* PROVIDED RECORDS
+++++

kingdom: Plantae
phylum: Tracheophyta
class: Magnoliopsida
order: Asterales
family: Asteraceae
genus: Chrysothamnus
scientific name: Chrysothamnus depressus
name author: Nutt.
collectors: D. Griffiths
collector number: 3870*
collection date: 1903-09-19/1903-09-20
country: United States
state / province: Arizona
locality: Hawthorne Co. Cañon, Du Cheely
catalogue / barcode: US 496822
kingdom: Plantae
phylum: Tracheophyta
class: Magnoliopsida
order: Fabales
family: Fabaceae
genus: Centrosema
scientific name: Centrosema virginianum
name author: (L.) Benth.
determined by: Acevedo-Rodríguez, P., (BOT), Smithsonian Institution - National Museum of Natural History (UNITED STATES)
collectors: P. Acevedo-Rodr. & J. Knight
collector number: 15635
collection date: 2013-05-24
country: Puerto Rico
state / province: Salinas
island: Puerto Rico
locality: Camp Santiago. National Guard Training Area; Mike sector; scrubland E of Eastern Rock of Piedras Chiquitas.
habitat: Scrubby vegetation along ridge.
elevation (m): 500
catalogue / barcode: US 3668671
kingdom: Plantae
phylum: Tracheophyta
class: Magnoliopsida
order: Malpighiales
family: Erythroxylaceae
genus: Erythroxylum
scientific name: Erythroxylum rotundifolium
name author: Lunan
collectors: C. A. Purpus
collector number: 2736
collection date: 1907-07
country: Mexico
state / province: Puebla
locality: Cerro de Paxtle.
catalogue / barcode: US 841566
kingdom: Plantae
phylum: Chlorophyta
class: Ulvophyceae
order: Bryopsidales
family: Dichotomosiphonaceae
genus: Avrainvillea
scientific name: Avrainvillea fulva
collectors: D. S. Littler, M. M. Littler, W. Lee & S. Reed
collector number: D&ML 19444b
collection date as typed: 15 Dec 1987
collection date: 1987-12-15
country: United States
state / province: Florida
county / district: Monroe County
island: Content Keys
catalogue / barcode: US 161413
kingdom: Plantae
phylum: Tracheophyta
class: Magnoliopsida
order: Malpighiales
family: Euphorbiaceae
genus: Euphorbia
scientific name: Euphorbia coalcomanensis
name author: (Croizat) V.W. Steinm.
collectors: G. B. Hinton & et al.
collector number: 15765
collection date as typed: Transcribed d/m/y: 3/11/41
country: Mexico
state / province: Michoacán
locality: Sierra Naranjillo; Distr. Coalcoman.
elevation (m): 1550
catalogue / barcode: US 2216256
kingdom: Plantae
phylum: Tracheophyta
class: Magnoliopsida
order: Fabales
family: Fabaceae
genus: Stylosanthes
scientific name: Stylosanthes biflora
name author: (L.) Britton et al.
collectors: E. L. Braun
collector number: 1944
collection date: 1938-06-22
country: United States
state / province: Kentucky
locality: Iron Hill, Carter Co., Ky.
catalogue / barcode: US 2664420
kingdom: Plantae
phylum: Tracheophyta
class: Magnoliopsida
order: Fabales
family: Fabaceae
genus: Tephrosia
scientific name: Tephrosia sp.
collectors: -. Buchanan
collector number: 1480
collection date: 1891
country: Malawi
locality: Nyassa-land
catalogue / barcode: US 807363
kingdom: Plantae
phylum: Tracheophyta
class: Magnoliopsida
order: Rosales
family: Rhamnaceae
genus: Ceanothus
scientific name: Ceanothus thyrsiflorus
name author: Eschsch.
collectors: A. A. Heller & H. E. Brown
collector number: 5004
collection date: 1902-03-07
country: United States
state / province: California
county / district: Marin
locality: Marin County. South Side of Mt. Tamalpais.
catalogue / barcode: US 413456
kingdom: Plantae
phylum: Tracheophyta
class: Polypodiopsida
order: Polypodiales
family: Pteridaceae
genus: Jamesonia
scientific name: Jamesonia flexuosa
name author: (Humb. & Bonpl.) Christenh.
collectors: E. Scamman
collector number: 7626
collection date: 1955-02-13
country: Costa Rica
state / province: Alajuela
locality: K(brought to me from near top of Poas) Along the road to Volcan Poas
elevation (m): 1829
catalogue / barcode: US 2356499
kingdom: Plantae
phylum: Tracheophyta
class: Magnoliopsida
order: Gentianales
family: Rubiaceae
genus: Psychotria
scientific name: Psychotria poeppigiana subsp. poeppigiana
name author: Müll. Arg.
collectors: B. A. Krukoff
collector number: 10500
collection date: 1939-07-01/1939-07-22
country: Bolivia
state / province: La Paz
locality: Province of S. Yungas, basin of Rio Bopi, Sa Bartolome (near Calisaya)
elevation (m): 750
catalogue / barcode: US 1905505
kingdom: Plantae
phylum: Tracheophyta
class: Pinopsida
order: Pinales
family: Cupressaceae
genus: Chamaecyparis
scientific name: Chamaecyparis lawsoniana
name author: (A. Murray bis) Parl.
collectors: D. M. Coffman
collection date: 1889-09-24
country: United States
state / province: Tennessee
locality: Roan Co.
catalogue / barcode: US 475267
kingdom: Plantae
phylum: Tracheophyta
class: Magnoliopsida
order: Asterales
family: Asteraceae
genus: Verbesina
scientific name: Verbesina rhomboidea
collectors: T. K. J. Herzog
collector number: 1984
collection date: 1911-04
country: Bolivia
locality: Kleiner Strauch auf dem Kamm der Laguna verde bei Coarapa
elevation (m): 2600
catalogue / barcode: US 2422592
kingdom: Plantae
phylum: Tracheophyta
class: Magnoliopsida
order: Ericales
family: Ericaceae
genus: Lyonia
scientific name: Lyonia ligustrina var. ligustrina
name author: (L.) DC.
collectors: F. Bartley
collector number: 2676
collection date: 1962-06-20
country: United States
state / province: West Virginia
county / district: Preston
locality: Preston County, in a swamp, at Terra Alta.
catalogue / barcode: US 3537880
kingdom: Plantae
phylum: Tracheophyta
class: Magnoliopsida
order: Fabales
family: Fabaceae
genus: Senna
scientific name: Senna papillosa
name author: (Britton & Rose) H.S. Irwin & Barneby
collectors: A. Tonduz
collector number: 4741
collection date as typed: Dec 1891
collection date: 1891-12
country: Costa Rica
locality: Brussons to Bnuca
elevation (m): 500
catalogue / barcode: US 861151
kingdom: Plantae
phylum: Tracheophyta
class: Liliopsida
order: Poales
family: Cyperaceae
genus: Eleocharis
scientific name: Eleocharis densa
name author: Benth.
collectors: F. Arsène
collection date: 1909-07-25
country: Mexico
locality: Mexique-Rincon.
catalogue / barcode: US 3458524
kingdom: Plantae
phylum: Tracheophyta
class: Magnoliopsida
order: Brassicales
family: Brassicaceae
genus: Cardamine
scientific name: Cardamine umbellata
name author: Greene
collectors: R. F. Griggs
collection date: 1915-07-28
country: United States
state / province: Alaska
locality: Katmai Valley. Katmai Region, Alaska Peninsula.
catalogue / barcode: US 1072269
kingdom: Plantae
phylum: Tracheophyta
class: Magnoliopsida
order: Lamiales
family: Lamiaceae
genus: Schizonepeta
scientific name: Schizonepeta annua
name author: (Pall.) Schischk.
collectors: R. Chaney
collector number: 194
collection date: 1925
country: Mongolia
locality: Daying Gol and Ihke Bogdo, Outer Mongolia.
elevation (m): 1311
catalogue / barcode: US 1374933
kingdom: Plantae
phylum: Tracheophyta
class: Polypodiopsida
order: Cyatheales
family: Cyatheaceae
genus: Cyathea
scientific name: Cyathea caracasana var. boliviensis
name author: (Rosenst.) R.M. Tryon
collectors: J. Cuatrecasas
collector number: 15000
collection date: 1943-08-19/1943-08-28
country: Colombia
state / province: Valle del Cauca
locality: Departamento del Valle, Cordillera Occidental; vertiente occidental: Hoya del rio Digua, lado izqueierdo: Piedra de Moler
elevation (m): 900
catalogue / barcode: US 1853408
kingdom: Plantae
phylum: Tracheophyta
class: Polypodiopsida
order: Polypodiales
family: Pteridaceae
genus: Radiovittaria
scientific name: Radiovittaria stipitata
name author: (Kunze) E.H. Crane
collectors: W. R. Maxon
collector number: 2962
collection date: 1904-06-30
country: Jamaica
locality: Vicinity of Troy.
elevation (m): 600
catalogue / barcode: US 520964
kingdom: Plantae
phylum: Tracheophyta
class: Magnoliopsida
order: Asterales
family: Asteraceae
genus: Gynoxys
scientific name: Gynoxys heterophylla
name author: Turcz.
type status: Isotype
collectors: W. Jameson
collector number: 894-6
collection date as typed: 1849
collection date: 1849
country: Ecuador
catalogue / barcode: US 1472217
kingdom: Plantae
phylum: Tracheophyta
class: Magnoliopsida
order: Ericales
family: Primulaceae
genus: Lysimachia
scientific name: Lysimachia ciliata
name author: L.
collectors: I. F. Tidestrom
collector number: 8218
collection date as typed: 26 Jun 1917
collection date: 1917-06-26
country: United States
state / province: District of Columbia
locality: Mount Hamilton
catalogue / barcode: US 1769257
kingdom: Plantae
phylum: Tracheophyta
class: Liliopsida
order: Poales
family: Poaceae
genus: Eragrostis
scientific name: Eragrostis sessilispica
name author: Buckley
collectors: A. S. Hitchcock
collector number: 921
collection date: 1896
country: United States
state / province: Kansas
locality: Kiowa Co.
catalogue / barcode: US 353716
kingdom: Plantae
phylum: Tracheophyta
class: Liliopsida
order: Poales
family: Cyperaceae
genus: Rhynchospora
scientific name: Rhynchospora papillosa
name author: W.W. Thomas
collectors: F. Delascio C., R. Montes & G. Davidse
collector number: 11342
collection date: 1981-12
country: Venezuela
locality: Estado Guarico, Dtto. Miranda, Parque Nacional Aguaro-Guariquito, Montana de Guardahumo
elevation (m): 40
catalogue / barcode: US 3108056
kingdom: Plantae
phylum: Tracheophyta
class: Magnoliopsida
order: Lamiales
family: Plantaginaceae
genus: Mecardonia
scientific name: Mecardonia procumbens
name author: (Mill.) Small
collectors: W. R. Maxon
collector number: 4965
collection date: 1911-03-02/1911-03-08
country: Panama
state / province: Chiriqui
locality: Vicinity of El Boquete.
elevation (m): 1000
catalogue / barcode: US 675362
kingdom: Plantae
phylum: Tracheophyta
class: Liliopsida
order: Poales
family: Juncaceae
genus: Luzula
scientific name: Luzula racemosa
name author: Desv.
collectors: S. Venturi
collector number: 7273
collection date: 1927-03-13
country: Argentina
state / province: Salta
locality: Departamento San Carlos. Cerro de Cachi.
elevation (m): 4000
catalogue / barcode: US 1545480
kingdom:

+++++

* PROBLEM
Reproduce the lines of the records above without any changes, beginning with the line that contains "genus: Schizonepeta" and continuing through the line that contains "scientific name: Lysimachia ciliata".

* ANSWER TO THE TASK
genus: Schizonepeta
scientific name: Schizonepeta annua
name author: (Pall.) Schischk.
collectors: R. Chaney
collector number: 194
collection date: 1925
country: Mongolia
locality: Daying Gol and Ihke Bogdo, Outer Mongolia.
elevation (m): 1311
catalogue / barcode: US 1374933
kingdom: Plantae
phylum: Tracheophyta
class: Polypodiopsida
order: Cyatheales
family: Cyatheaceae
genus: Cyathea
scientific name: Cyathea caracasana var. boliviensis
name author: (Rosenst.) R.M. Tryon
collectors: J. Cuatrecasas
collector number: 15000
collection date: 1943-08-19/1943-08-28
country: Colombia
state / province: Valle del Cauca
locality: Departamento del Valle, Cordillera Occidental; vertiente occidental: Hoya del rio Digua, lado izqueierdo: Piedra de Moler
elevation (m): 900
catalogue / barcode: US 1853408
kingdom: Plantae
phylum: Tracheophyta
class: Polypodiopsida
order: Polypodiales
family: Pteridaceae
genus: Radiovittaria
scientific name: Radiovittaria stipitata
name author: (Kunze) E.H. Crane
collectors: W. R. Maxon
collector number: 2962
collection date: 1904-06-30
country: Jamaica
locality: Vicinity of Troy.
elevation (m): 600
catalogue / barcode: US 520964
kingdom: Plantae
phylum: Tracheophyta
class: Magnoliopsida
order: Asterales
family: Asteraceae
genus: Gynoxys
scientific name: Gynoxys heterophylla
name author: Turcz.
type status: Isotype
collectors: W. Jameson
collector number: 894-6
collection date as typed: 1849
collection date: 1849
country: Ecuador
catalogue / barcode: US 1472217
kingdom: Plantae
phylum: Tracheophyta
class: Magnoliopsida
order: Ericales
family: Primulaceae
genus: Lysimachia
scientific name: Lysimachia ciliata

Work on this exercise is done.